Intrinsically disordered proteins (IDPs) lack a unique singular equilibrium structure; instead, they sample a heterogeneous ensemble of conformers in solution. Despite this, IDPs retain a variety of biological functions1 and have been estimated to account for 25–30% of all proteins in eukaryotic organisms.2 Interactions of IDPs can be regulated by altering the affinity of the protein, through, for example, post-translational modifications, or by inducing changes to the conformational ensemble,3,4 where the latter can be introduced by, for example, modifying the sequence length, the properties of the constituent amino acids, the presence of post-translational modifications, and the properties of the buffer such as ionic strength and pH.5,6In vivo, IDPs are often functional in environments that are highly crowded by other biological macromolecules, with cellular protein concentrations reaching as high as 400 mg/mL.7

Previous research has shown that crowding can alter the conformational ensemble of IDPs in several ways.811 These effects are non-trivial and may include folding or compaction,12,13 sampling of more extended conformers,14 or maintaining the conformational ensemble found under dilute conditions.15,16 The three categories of outcomes of crowding were denoted “foldable”, “un-foldable”, and “non-foldable” by Fonin et al.8 Hence, through crowding, the conformational ensemble of IDPs can be modified, presenting a possible avenue through which the biological function of IDPs can be regulated.

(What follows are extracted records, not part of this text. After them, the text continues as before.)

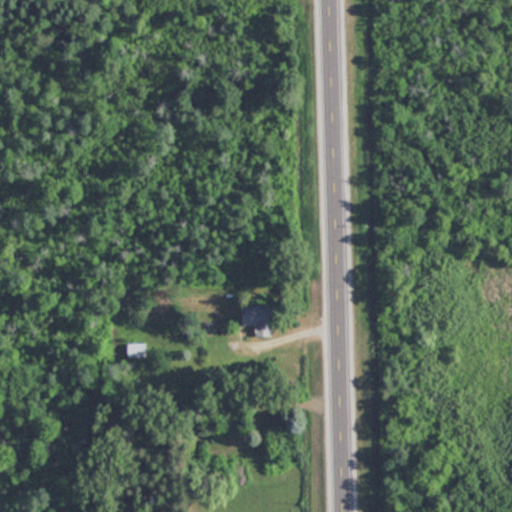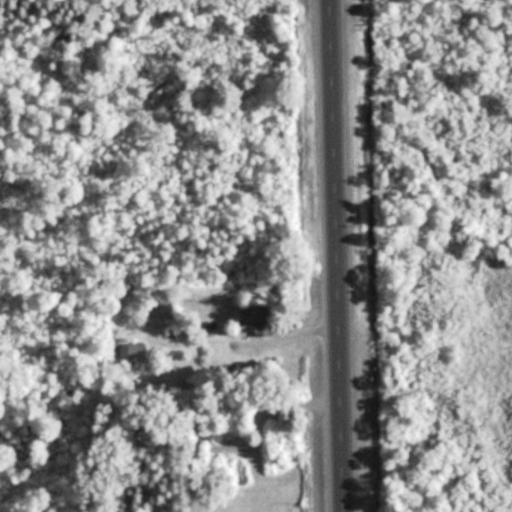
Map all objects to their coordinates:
park: (288, 255)
road: (335, 255)
building: (260, 320)
building: (137, 351)
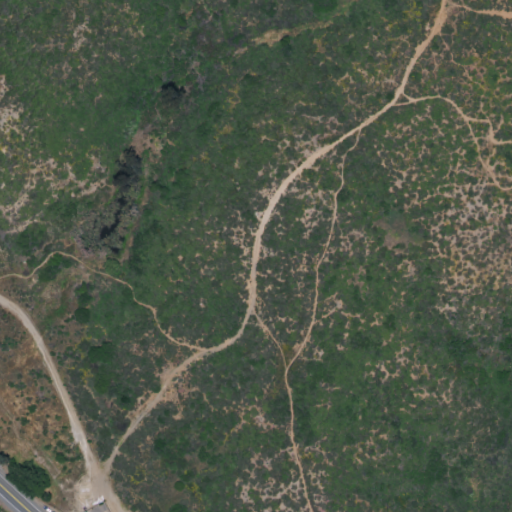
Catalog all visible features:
road: (475, 14)
road: (465, 72)
road: (459, 114)
road: (481, 162)
road: (259, 231)
road: (324, 246)
road: (112, 277)
road: (69, 400)
road: (289, 404)
road: (14, 497)
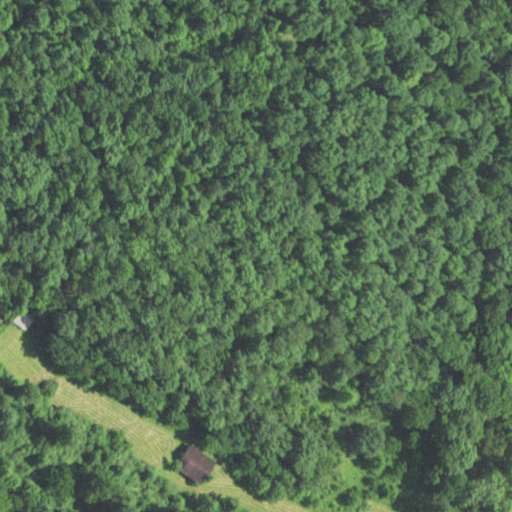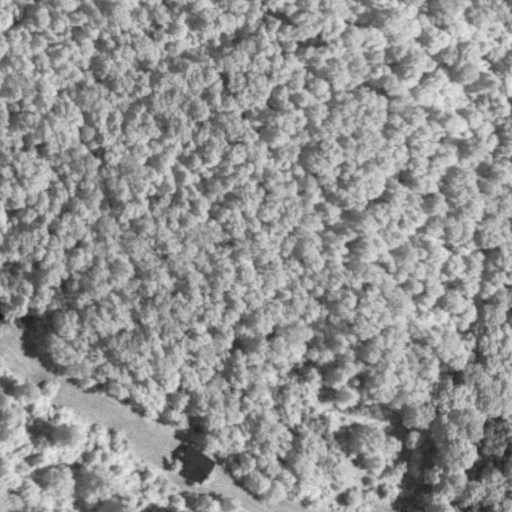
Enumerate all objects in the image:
building: (20, 317)
building: (188, 463)
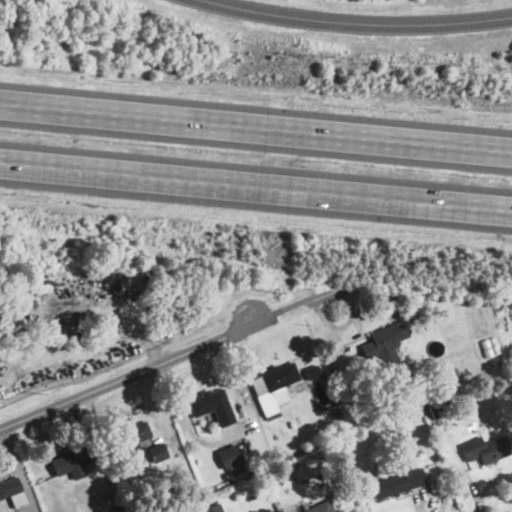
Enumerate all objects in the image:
road: (361, 19)
road: (256, 124)
road: (256, 185)
building: (385, 341)
building: (384, 342)
road: (167, 357)
building: (312, 370)
building: (274, 385)
building: (273, 386)
road: (163, 404)
building: (212, 404)
building: (212, 405)
building: (136, 431)
building: (131, 437)
building: (485, 448)
building: (159, 449)
building: (484, 449)
building: (157, 451)
building: (231, 459)
building: (71, 460)
building: (70, 462)
building: (399, 479)
building: (398, 482)
building: (8, 483)
building: (11, 490)
building: (318, 507)
building: (321, 507)
building: (213, 508)
building: (214, 509)
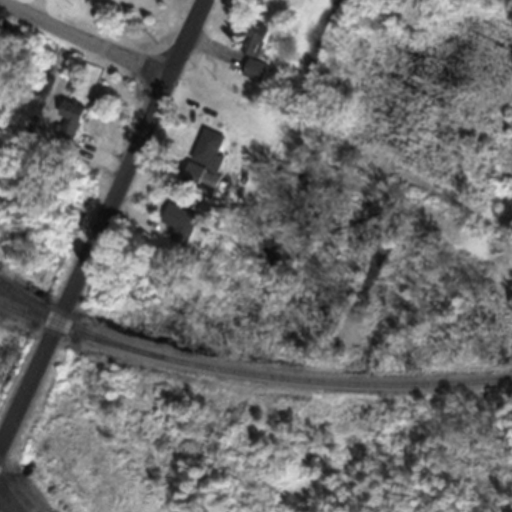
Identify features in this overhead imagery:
building: (286, 1)
road: (43, 14)
road: (85, 45)
building: (67, 127)
building: (207, 191)
road: (104, 223)
building: (178, 228)
railway: (69, 337)
railway: (246, 380)
railway: (13, 496)
railway: (7, 503)
railway: (0, 510)
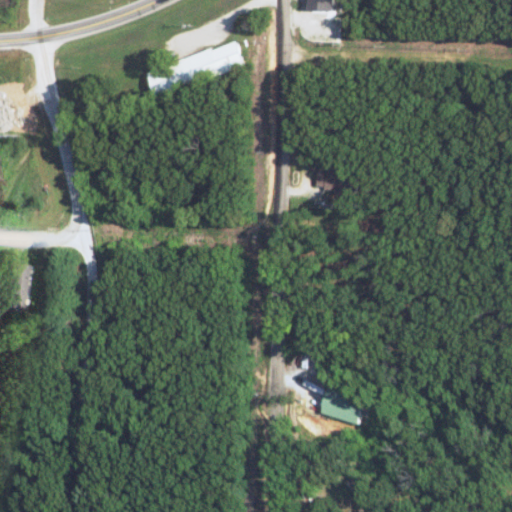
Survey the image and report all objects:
building: (322, 4)
road: (40, 17)
road: (78, 27)
road: (397, 53)
building: (197, 68)
road: (60, 138)
building: (336, 179)
road: (41, 244)
road: (277, 256)
building: (11, 289)
road: (93, 376)
building: (341, 404)
building: (349, 511)
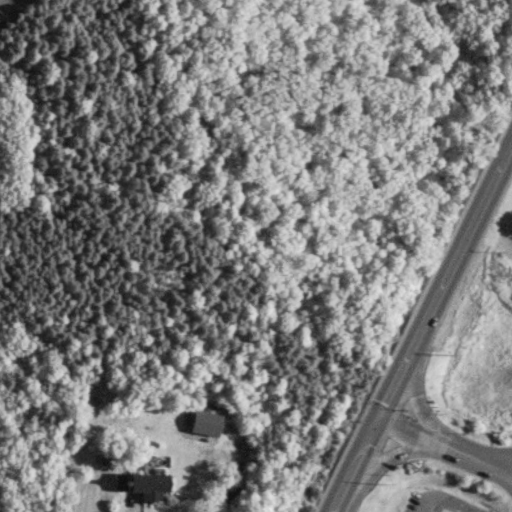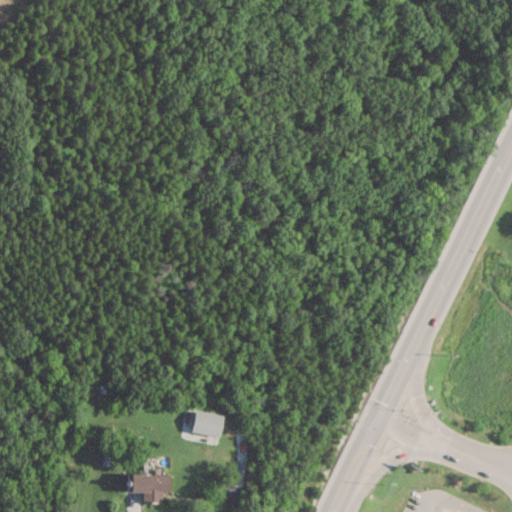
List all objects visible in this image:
road: (421, 325)
road: (418, 399)
traffic signals: (378, 417)
building: (202, 423)
road: (444, 444)
road: (391, 456)
building: (141, 485)
road: (447, 506)
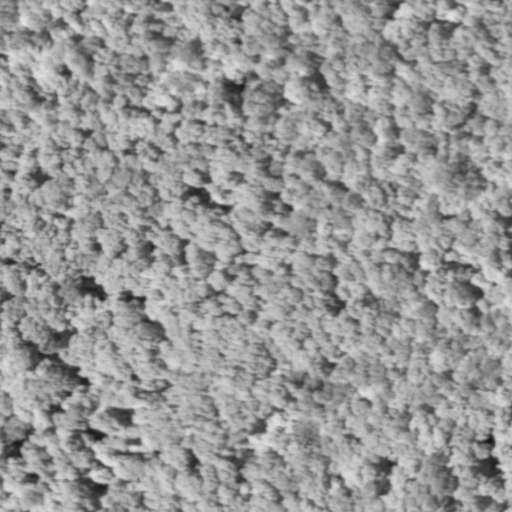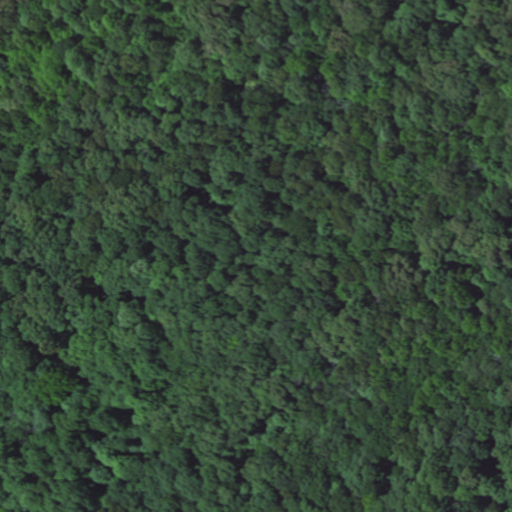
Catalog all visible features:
park: (243, 244)
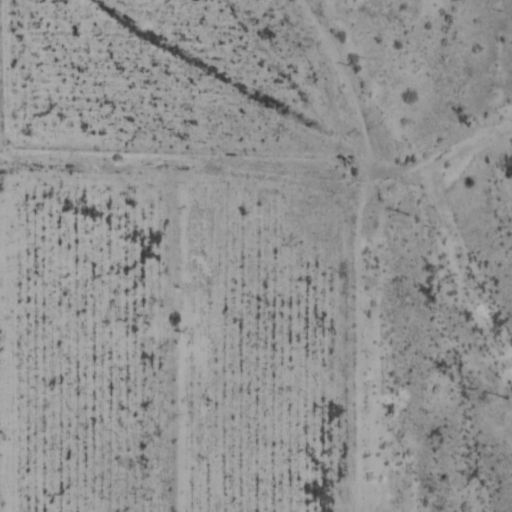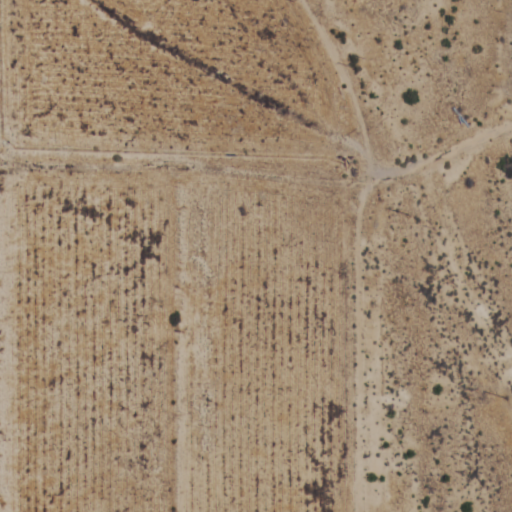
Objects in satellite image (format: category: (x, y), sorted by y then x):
road: (468, 144)
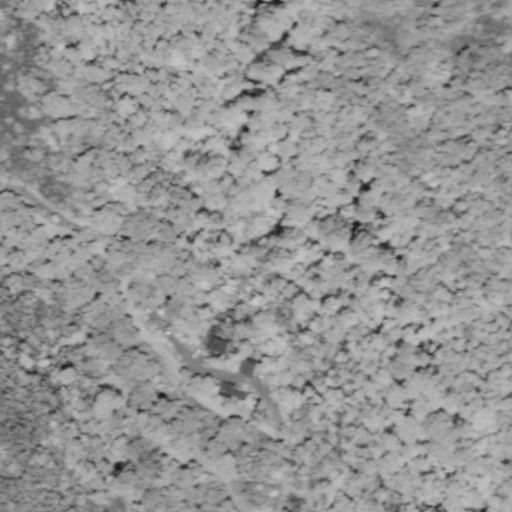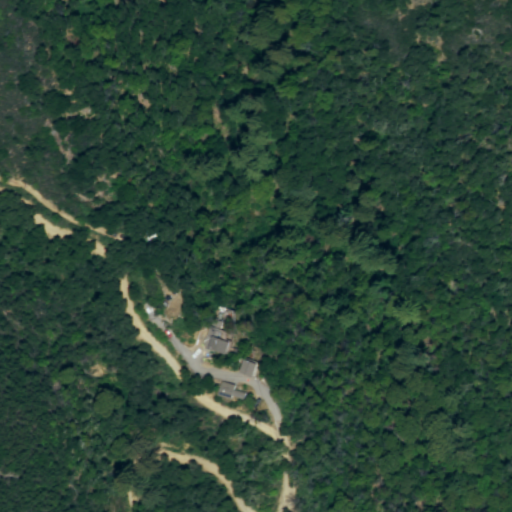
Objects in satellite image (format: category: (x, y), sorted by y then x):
building: (217, 336)
building: (218, 337)
building: (247, 367)
building: (247, 367)
road: (228, 373)
building: (228, 389)
road: (239, 417)
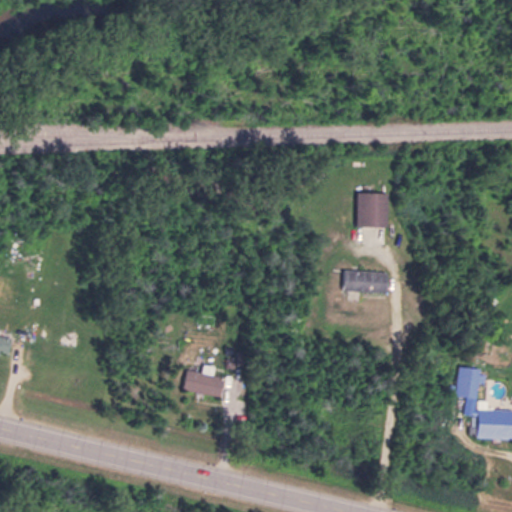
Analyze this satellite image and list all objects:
railway: (84, 133)
railway: (255, 136)
building: (372, 206)
building: (363, 277)
building: (5, 340)
building: (202, 379)
building: (466, 379)
road: (386, 401)
building: (494, 421)
road: (164, 471)
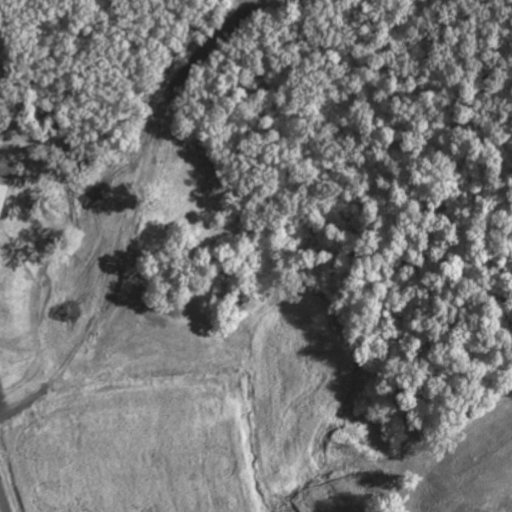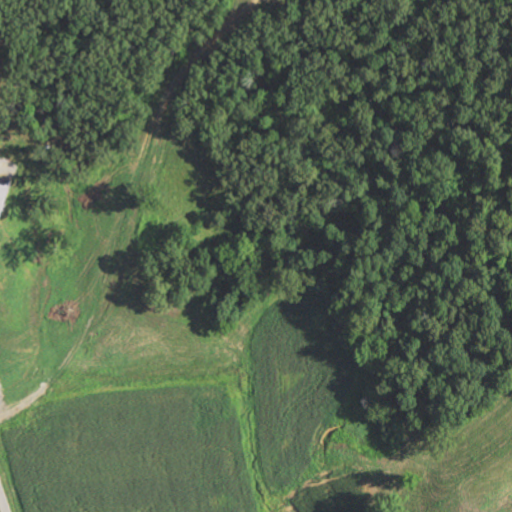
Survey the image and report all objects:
road: (3, 500)
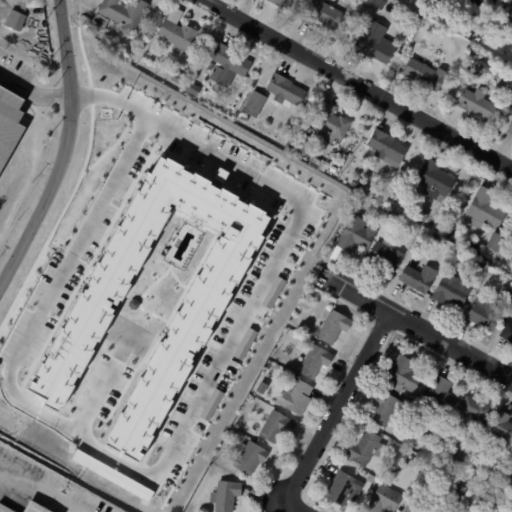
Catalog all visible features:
building: (476, 1)
building: (34, 2)
building: (277, 2)
building: (278, 2)
building: (373, 3)
building: (372, 4)
building: (476, 5)
building: (506, 8)
building: (506, 9)
building: (124, 12)
building: (123, 13)
building: (322, 15)
building: (323, 16)
building: (14, 19)
building: (15, 19)
building: (40, 22)
building: (469, 28)
building: (177, 32)
building: (176, 36)
building: (374, 41)
building: (374, 42)
building: (226, 65)
building: (228, 65)
building: (481, 67)
building: (423, 73)
building: (422, 74)
building: (172, 79)
building: (511, 83)
road: (355, 84)
building: (190, 89)
road: (34, 90)
building: (285, 90)
building: (283, 91)
building: (253, 103)
building: (475, 103)
building: (253, 104)
building: (475, 104)
building: (243, 118)
building: (9, 120)
building: (9, 121)
building: (329, 122)
building: (329, 123)
building: (510, 127)
building: (509, 128)
building: (298, 135)
building: (386, 147)
building: (298, 148)
building: (386, 148)
road: (69, 152)
building: (433, 180)
building: (432, 181)
building: (354, 183)
building: (483, 209)
building: (483, 211)
building: (420, 217)
building: (355, 233)
building: (353, 235)
building: (455, 241)
building: (493, 241)
building: (492, 243)
building: (508, 243)
building: (384, 255)
building: (385, 255)
building: (506, 257)
building: (478, 266)
building: (417, 278)
building: (417, 278)
building: (451, 289)
building: (451, 291)
building: (273, 292)
building: (505, 292)
building: (154, 296)
building: (483, 312)
building: (484, 315)
road: (415, 319)
building: (293, 320)
building: (331, 326)
building: (332, 326)
building: (506, 330)
building: (506, 331)
building: (245, 343)
building: (313, 360)
building: (314, 360)
building: (401, 372)
building: (404, 373)
building: (441, 393)
building: (438, 395)
building: (295, 396)
road: (96, 397)
building: (294, 397)
road: (340, 403)
building: (211, 404)
building: (382, 407)
building: (382, 408)
building: (475, 410)
building: (475, 411)
building: (501, 425)
building: (501, 425)
building: (277, 426)
building: (276, 427)
building: (230, 430)
road: (176, 439)
building: (363, 447)
building: (365, 448)
building: (247, 456)
building: (248, 457)
building: (409, 461)
building: (498, 466)
building: (373, 469)
building: (223, 475)
building: (450, 478)
building: (371, 479)
building: (338, 485)
building: (340, 485)
building: (462, 488)
building: (224, 495)
building: (225, 495)
building: (383, 499)
building: (383, 499)
road: (299, 505)
building: (32, 507)
building: (33, 507)
building: (407, 509)
building: (409, 510)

An important factor observed is the excluded volume of both the crowding agent and the IDP.17 Other factors that affect the crowding-induced effect observed include the linear charge density and the charge patterning of the IDP.18

The effects of self-crowding on the IDP Histatin 5 (Hst5) were recently investigated.19 Hst5 is a relatively short (24 amino acids), well-characterized IDP,2027 that in solution adopts a conformational ensemble that can be described as a self-avoiding random walk. Under increasing self-crowding conditions, Hst5 mainly conserves the conformational ensemble found under dilute conditions, whereas at higher protein concentrations (>50 mg/mL), aggregates form.19 In this study, we postulate that the limited effect of self-crowding observed for Hst5 is due to its relatively short sequence length. We therefore introduce the protein consisting of two Hst5 repeats linked at the C-to-N terminal, (Hst5)2, thus conserving the amino acid composition and the linear charge density of Hst5, making chain length effects the major difference. The chain length of IDPs has been suggested to affect folding energy and to increase alpha-helical content,28,29 potentially changing the crowding-induced effect observed from “non-foldable” to “foldable”. Increasing the chain length by increasing the number of IDP repeats has previously been investigated by computer simulations. Dignon et al. have showed that increasing the number of repeat units of an IDP with propensity to phase separate decreased the critical phase boundaries to lower protein concentrations due to the increased prevalence of inter-chain interactions.30 Pappu et al. applied polymer physics concepts to study aggregation/phase separation, showing that the critical protein concentration decreases with increasing chain length.31

Here, we determine the effects of chain length on both the properties at dilute conditions and at self-crowding conditions for (Hst5)2. A combination of simulations and experimental data from small-angle X-ray scattering (SAXS) and circular dichroism spectroscopy (CD) is used to investigate the conformational ensemble of (Hst5)2 and comparisons are made with Hst5. The SAXS data yield low-resolution structural information on the properties of the conformational ensemble in solution and can be used to verify the accuracy of the models used in simulation. However, increasing the protein concentration of the system studied results in higher computational costs. In order to make the study of crowding by simulations feasible, we utilize a model consisting of implicit solvent and coarse-grained particles. Due to the discrepancies found between the coarse-grained model and experimental data of (Hst5)2, atomistic modeling is implemented to elucidate further information of the conformational ensemble of (Hst5)2 present under dilute conditions.

2. Methods and Theory

2.1. Bioinformatics

Bioinformatic analysis of (Hst5)2 and Hst5 was achieved with the IUPred2A server32 using the long disorder option and the PrDOS server33 with a false positive rate of 5%.

2.2. Sample Preparation

(Hst5)2 was purchased from TAG Copenhagen A/S (Copenhagen, Denmark). The samples were dissolved in Milli-Q water and dialyzed with 16 mm flat-width, 500–1000 Da MWCO membranes (SpectrumLabs, Piraeus, Greece) against Milli-Q water in at least 200 volume ratio under stirring at room temperature, with change of buffer every 4–12 h. A total of four buffer replacements were made. Thereafter, the samples were freeze-dried and stored at −20 °C.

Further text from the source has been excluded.